- TEXTE EXTRAIT:
# # # #

La directive Network and Information Security 2 (NIS 2), réforme de l’édition de 2016 adoptée début 2023, est une pièce maîtresse de la législation européenne sur la cybersécurité qui prévoit des mesures juridiques en vue du renforcement du niveau global de cybersécurité dans l’Union européenne (UE). Elle établit un cadre normatif exigeant, commun aux entreprises et aux organisations quant à leur posture de cybersécurité et aux obligations qui leur incombent.

Les États membres ont jusqu’au 17 octobre 2024 pour adopter des mesures en conformité avec NIS 2 et les rendre publiques, sans quoi elles s’exposeront à de lourdes conséquences, sanctions financières et préjudice. Il ne reste donc que quelques mois aux entreprises concernées pour se conformer à ces nouvelles obligations. Afin de les aider à se préparer au mieux pour la date butoir, voici quelques réponses aux principales questions posées par nos clients concernant NIS 2.

À qui la directive NIS 2 s’applique-t-elle ?

La directive s’applique aux entreprises que les États membres désignent comme des opérateurs de services jugés « importants » ou « essentiels ». Il s’agit surtout d’opérateurs d’infrastructures critiques nationales (ICN) qui pilotent des technologies d’exploitation (OT) et des systèmes industriels en réseaux.

# # # #

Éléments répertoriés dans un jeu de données
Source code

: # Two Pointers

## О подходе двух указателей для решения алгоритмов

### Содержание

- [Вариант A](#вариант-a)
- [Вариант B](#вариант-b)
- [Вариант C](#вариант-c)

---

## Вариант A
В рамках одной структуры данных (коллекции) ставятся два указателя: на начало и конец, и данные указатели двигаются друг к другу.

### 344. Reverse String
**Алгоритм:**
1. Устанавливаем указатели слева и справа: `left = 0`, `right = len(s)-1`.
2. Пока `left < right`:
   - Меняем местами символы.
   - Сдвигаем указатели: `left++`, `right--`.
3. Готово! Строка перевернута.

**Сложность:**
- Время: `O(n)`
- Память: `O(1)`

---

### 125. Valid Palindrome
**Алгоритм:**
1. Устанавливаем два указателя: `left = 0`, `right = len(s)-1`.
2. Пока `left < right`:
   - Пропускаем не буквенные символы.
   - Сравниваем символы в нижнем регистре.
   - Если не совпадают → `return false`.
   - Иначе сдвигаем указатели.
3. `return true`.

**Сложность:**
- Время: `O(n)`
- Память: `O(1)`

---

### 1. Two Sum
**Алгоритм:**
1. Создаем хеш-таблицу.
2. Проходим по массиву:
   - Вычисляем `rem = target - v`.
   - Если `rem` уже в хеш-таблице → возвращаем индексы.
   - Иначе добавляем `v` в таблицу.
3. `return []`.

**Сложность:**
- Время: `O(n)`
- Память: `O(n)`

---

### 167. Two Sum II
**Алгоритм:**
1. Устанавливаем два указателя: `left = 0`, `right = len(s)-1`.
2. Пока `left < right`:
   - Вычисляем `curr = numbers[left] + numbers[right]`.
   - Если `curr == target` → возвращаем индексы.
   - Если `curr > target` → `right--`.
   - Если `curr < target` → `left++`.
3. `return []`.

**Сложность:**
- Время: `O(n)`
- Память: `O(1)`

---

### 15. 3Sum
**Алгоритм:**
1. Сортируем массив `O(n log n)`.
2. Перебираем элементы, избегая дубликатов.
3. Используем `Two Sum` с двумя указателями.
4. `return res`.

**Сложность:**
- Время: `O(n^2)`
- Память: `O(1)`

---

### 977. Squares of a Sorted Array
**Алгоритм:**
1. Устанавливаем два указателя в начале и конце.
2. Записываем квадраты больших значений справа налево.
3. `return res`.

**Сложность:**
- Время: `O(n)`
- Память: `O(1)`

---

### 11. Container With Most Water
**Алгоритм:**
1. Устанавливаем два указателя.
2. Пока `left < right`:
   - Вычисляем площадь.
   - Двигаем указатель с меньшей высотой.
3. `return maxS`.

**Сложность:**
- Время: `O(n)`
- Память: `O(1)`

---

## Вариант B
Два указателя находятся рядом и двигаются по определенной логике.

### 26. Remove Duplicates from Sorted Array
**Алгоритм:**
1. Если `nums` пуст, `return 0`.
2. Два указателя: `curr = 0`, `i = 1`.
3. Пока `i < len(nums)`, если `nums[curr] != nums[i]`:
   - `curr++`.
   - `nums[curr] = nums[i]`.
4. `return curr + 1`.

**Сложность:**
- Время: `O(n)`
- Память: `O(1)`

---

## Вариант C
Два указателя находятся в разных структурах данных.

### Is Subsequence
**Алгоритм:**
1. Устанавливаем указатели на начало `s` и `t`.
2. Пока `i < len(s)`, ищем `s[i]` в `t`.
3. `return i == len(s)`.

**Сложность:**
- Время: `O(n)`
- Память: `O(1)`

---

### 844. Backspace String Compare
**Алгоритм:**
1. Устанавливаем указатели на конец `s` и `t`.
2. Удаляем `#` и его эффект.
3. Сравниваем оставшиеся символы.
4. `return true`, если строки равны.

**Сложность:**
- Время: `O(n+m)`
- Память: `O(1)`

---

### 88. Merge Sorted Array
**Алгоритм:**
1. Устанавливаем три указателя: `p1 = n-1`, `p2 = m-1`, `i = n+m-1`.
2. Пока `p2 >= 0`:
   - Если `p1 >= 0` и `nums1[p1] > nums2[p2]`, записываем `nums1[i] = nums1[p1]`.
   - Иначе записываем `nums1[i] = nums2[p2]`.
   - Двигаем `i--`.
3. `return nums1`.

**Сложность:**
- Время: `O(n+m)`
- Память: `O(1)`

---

# # # #

- PROBLÈMES À RÉSOUDRE:
(1) Modifiez le texte sur la directive NIS 2 : réécrivez tout ce qui va de "Les États membres ont" jusqu'à "concernant NIS 2.", en remplaçant "sanctions" par "amendes".
(2) Relevez tous les sigles placés entre parenthèses dans le texte sur la directive NIS 2.

- RÉPONSES NUMÉROTÉES:
(1)
Les États membres ont jusqu’au 17 octobre 2024 pour adopter des mesures en conformité avec NIS 2 et les rendre publiques, sans quoi elles s’exposeront à de lourdes conséquences, amendes financières et préjudice. Il ne reste donc que quelques mois aux entreprises concernées pour se conformer à ces nouvelles obligations. Afin de les aider à se préparer au mieux pour la date butoir, voici quelques réponses aux principales questions posées par nos clients concernant NIS 2.

(2)
- NIS 2
- UE
- ICN
- OT